Go over these records and count the lines with the string "partial" in them; the count is all that should be returned.

Source data:

Start of Block

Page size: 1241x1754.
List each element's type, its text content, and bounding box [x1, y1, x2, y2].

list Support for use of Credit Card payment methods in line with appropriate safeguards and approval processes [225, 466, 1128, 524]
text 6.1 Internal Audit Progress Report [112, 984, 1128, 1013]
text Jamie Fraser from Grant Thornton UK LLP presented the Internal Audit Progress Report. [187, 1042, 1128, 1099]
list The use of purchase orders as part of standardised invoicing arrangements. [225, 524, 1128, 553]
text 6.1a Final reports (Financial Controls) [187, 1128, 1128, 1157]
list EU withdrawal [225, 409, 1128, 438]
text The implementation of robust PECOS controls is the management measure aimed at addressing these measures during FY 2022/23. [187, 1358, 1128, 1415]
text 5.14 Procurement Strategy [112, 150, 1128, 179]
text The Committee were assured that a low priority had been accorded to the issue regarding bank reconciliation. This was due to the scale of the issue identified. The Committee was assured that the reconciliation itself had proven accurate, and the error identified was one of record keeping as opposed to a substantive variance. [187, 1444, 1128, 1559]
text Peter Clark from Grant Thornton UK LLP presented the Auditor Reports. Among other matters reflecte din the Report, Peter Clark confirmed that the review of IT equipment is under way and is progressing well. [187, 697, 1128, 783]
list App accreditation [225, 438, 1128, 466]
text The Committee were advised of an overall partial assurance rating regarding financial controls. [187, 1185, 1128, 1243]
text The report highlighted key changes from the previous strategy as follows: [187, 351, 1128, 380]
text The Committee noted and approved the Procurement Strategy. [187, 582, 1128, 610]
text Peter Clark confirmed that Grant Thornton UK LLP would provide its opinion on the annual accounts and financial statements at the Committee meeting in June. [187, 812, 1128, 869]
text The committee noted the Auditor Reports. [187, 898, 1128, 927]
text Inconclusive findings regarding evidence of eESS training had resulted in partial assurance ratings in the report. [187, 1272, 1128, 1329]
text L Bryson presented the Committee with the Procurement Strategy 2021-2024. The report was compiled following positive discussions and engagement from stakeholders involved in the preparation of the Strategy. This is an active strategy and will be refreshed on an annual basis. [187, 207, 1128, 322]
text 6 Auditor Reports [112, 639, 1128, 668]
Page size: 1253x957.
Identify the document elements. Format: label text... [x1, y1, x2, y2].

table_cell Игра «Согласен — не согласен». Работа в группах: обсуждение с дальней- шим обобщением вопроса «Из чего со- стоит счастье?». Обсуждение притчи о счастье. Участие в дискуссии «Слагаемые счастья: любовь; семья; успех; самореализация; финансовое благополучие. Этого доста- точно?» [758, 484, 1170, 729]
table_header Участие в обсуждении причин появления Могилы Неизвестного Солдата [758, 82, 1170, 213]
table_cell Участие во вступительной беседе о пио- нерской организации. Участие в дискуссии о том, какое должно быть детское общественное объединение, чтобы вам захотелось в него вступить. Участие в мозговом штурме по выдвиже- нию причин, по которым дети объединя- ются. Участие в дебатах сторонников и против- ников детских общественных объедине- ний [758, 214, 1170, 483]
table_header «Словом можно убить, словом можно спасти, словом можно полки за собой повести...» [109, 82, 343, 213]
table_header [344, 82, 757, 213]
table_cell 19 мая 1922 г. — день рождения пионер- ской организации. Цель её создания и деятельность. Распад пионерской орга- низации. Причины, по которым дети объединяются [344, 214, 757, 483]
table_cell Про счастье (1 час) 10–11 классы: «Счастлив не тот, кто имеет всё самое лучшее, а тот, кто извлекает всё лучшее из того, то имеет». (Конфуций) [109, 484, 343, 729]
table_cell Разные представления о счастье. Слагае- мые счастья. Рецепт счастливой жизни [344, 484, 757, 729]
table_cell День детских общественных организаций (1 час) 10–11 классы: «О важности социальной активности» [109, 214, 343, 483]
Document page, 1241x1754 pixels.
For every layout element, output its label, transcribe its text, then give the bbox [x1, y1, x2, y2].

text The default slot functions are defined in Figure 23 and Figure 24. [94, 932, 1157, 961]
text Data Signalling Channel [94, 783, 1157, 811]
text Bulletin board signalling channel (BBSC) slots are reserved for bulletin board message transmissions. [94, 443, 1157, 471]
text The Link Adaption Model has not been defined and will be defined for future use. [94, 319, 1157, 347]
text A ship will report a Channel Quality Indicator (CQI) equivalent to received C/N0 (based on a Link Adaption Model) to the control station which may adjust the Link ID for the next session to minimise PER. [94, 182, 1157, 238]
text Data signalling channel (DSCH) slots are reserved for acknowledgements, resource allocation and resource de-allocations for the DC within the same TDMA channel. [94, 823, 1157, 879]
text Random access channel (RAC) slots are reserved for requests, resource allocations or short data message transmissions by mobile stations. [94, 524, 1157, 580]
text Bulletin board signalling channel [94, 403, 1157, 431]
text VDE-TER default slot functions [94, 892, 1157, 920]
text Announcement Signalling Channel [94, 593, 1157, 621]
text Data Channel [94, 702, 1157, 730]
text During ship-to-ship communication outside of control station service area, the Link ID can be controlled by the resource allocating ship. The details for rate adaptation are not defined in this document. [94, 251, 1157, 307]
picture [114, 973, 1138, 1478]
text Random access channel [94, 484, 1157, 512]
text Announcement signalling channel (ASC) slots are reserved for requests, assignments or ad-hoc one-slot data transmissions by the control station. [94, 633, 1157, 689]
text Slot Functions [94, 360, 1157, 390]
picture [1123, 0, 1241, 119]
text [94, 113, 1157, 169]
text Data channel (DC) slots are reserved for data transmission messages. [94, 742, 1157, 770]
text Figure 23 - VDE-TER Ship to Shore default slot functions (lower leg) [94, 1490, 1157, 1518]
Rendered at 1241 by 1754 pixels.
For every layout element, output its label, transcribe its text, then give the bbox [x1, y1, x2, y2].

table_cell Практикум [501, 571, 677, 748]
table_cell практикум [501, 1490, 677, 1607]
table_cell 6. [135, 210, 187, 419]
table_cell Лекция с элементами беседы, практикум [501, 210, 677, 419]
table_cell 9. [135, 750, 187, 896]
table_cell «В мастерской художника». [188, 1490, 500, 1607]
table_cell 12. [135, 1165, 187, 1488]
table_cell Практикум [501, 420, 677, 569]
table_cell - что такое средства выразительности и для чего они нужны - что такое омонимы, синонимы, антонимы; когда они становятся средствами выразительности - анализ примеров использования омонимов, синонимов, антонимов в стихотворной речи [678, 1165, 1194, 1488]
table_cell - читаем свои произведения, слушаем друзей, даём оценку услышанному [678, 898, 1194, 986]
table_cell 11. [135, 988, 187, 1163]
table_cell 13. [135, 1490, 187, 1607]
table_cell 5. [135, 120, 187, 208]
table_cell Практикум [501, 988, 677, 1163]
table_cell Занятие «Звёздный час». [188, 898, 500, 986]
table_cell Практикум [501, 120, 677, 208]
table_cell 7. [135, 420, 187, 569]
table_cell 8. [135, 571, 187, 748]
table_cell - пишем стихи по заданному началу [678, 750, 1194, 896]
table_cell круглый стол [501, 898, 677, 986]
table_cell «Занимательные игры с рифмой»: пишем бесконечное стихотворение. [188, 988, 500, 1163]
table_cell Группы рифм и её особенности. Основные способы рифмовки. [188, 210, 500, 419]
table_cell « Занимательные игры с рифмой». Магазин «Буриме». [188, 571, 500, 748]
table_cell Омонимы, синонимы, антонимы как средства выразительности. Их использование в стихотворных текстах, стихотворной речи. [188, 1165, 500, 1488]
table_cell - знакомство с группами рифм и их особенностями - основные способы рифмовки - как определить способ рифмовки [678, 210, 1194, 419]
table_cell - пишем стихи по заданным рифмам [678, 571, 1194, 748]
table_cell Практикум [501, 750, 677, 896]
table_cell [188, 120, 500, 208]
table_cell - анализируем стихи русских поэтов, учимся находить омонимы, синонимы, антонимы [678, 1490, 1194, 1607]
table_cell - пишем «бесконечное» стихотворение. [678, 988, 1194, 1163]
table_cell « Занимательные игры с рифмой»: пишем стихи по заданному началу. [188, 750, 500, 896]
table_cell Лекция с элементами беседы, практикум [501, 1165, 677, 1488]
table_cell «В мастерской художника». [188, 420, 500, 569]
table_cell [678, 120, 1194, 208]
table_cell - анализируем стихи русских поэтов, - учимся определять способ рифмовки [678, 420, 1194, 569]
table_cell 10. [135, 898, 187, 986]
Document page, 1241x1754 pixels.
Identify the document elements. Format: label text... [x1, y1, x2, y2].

End of Block

§ **RESULT OF THE EXERCISE**
2